WH Smith dithers over rescue plan

Pressure is growing among institutional shareholders for the board of WH Smith to meet with Tim Waterstone and his advisers to discuss his controversial plans to re-invigorate the ailing retailer.

A groundswell of City opinion wants the WH Smith board to provide an evaluation of the waterstone offer. A shareholder said: "Could we not explore how the offer might work?"

The pressure comes following the emergence of Mr Waterstone's masterplan, which conflicts with the version reported by the board of Smith's when it rejected his overtures last week.

A spokesman for WH Smith said the board had no further comment to make about the offer. However, he conceded that, "in the hypothetical event of shareholders asking us to meet Mr Waterstone, we would listen to the shareholders."

WH Smith accused Mr Waterstone and his advisers of trying to enrich themselves at the expense of shareholders. Sources close to Mr Waterstone deny the charge. Among the objections raised by WH Smith was the prospect that a golden circle would get free warrants equal to five per cent of the share capital in the new company.

Chief executive, Richard Handover, who only took up the post on Wednesday, criticised the warrants for "giving away shareholders' rights". The terms of the warrants, however, show they set tough thresholds before they can be cashed in. They would be exercised in four equal tranches, dependent on gains of 20 per cent, 40 per cent, 60 per cent and 80 per cent in the shares of the new company. Ownership of the warrants would be spread between Mr Waterstone, SBC Warburg and, although this has not so far been revealed, the incumbent management.

Under Mr Waterstone's vision for reinvigorating WH Smith, chief executive Richard Handover would stay on as chief operating officer.

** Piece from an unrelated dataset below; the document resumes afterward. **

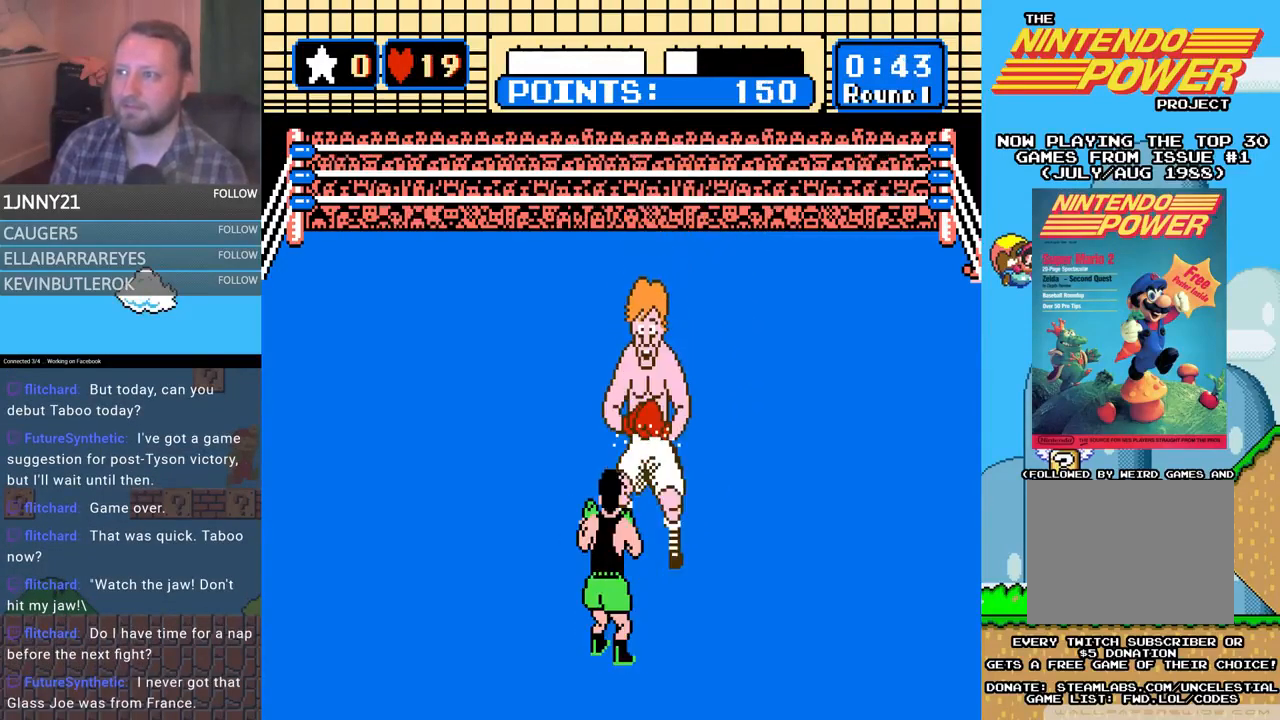
{"buttons": [], "events": [[300, "DPAD_UP", "down"], [333, "A", "down"], [433, "DPAD_UP", "up"], [467, "A", "up"]]}
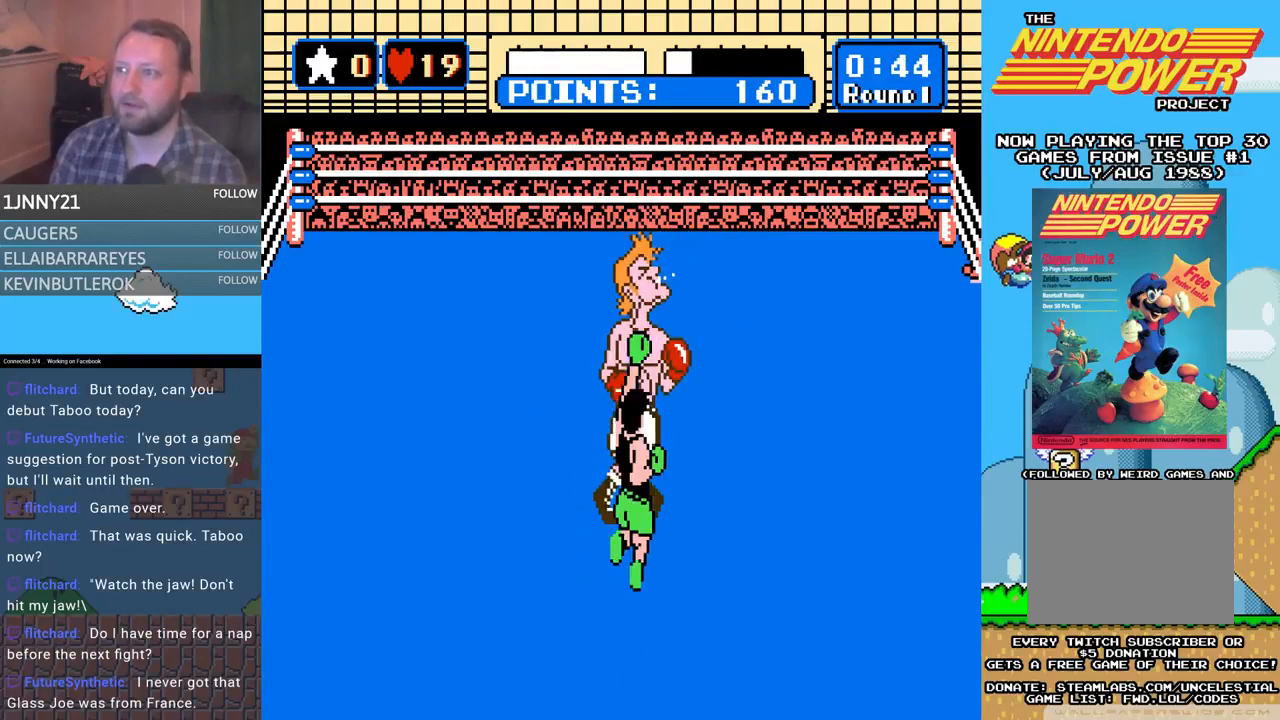
{"buttons": ["A", "DPAD_UP"], "events": [[333, "A", "down"], [333, "DPAD_UP", "down"]]}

Mr Handover took the top job following the departure of Bill Cockburn to BT.

Ian Martin, chairman of Unigate, would be appointed to the board as deputy chairman under the current chairman, Jeremy Handley, but in the expectation he would soon rise to be chairman after Mr Handley retires.

Sources close to Mr Waterstone's plans shot down claims that debt would total pounds 1bn. Of the pounds 1bn facility provided by SBC Warburg, pounds 600m would be used to fund the down-payment of a 200p a share offer to existing shareholders.

The remaining pounds 400m would be used as working capital, replacing WH Smith's pounds 350m of debt, and would appear only gradually on the balance sheet.

While that would entail gearing of between 100 per cent and 200 per cent, interest cover would be 3.7 times after earnings before interest, tax and depreciation.

Criticism from WH Smith of the level of fees to be earned by SBC Warburg is also refuted by Mr Waterstone's team. A figure of pounds 34m mentioned by WH Smith, it is said, failed to point out that of this, pounds 20m was a standard banking fee on the debt facility.

Corporate advisory fees would amount to 2.6 per cent of the value of the deal. This would amount to more than pounds 5m, but less than pounds 10m, or at least pounds 4m below WH Smith's figure.

Mr Waterstone was criticised by Mr Handover for his wish to inject his new retail concept, the Daisy and Tom kids chain, into the group. One source asked that if WH Smith was so critical, "why can't they generate higher returns in one of the wealthiest shopping areas in Britain?"